Pencerelerdekiler şaşkındılar. Kavganın bitişine sevinildi de kulak çekiş onur konusu edildi. Ne hakla!.. Neyse! Mahallenin sükûneti sağlandı ya!..

Pancar suratlı adam, bana bile selam vermemişti geldiğinde. Kızdım ama gülümsedim ona. Sık sık karşılaşıyoruz son zamanlarda yollarda. Ben el salladım o giderken. Alkış alamadığım suskun pencereler birer birer kapandı. Alındım, kırıldım tabii. Bizim mahallenin çocuklarını... Ta oradan gelen adam... Biz neyiz burada?

Eve girince doğru pencereye koştum.
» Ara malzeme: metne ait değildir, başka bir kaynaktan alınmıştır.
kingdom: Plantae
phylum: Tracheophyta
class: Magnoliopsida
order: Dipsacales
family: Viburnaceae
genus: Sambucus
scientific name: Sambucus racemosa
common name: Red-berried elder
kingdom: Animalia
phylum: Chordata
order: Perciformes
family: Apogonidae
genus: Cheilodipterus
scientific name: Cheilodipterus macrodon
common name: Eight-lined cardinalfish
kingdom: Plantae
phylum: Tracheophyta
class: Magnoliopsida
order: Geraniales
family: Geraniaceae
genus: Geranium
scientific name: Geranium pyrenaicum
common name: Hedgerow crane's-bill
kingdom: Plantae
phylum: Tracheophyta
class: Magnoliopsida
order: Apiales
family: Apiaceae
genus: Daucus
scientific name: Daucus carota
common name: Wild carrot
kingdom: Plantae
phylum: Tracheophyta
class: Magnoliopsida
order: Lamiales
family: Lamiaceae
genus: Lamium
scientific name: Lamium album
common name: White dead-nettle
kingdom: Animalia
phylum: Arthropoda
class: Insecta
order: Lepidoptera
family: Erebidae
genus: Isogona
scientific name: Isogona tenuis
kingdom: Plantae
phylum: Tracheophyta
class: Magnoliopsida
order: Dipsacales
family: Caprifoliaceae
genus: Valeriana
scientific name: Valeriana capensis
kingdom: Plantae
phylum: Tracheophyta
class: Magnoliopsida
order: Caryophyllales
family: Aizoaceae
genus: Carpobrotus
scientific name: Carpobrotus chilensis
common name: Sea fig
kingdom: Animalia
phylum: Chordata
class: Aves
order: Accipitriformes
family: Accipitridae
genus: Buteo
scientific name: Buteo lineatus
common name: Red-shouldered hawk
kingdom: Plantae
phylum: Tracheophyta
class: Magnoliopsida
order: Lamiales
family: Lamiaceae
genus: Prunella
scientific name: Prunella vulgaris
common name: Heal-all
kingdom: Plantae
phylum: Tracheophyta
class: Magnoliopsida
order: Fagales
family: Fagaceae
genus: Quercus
Çocuklar köşeye çekilmişler, söyleşiyorlar. Yancılara da kırıvermişler gofretlerin uçlarından. Pencereyi kapatırken beynimde cümleler uçuştu. Mırıldandım:

"Böyle nezaketle olmuyor. Önce felaket yaşatmak gerekiyor. Acıt. Okşa. Bırak. Düşmanlar kucaklaşsınlar. Barış adamı böyle olunuyormuş meğer."

O ara eşimin sesiyle irkildim:

"Ne mırıldanıp duruyorsun! Kımıldama! Zıplama! Uykumu böldün! Uyusana!"

Uyuyamadım. Yan odaya geçtim. Düşümü -unutmamak için- bu yazıya döktüm. Evin içi soğuktu. Üşüdüm. Saat 05. 30. Yatıyorum. Kalkınca öksürüp durmam inşallah!